Joint position lists
+===+
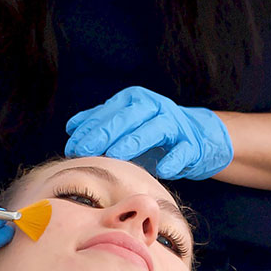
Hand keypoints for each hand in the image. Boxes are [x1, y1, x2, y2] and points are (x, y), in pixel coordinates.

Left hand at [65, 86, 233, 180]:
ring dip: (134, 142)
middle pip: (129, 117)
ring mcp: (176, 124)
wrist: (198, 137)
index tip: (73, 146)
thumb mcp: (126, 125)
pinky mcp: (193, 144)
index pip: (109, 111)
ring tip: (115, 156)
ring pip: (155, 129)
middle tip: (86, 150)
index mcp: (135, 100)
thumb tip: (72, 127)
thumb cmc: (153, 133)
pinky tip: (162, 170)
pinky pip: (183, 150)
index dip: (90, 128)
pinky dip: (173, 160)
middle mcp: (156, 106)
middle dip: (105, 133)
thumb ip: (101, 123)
+===+
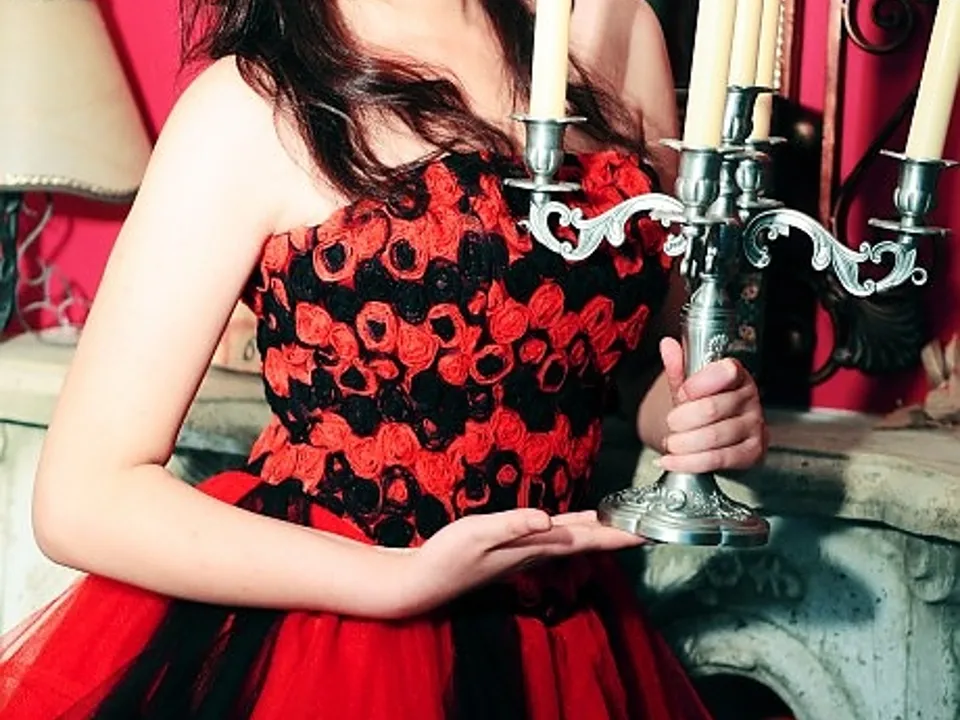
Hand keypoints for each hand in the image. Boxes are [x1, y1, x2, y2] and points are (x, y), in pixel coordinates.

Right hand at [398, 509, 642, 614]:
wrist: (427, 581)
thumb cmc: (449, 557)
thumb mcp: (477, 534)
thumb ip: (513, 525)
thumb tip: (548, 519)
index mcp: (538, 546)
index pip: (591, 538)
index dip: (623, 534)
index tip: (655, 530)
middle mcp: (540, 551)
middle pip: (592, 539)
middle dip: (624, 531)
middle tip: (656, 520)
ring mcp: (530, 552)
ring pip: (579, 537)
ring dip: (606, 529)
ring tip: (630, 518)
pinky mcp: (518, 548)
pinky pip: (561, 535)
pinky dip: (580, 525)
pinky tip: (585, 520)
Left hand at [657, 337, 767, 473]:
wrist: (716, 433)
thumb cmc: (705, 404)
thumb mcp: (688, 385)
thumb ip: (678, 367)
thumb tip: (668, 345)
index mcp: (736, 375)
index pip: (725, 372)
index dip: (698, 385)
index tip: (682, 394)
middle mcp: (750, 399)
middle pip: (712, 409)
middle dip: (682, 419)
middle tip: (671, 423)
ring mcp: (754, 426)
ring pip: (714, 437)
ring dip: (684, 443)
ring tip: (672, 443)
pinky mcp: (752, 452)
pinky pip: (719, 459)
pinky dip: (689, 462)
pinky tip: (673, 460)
+===+
§ **YOUR OBJECTIVE**: Give back the records above exactly, limited to the lines between the one holding "pinky mcp: (518, 548)" and the one holding "pinky tip: (673, 460)", inclusive.

§ **RESULT OF THE EXERCISE**:
pinky mcp: (518, 548)
pinky pip: (561, 535)
pinky dip: (580, 525)
pinky tip: (585, 520)
Left hand at [657, 337, 767, 473]:
wrist: (716, 433)
thumb cmc: (705, 404)
thumb mcp: (688, 385)
thumb ip: (678, 367)
thumb tip: (668, 345)
index mcp: (736, 375)
index pip: (725, 372)
index dip: (698, 385)
index tip: (682, 394)
middle mcp: (750, 399)
middle pip: (712, 409)
middle dip: (682, 419)
middle tip: (671, 423)
ring mcp: (754, 426)
ring pip: (714, 437)
ring dip: (684, 443)
ring tip: (672, 443)
pinky mcp: (752, 452)
pinky pip: (719, 459)
pinky dip: (689, 462)
pinky tip: (673, 460)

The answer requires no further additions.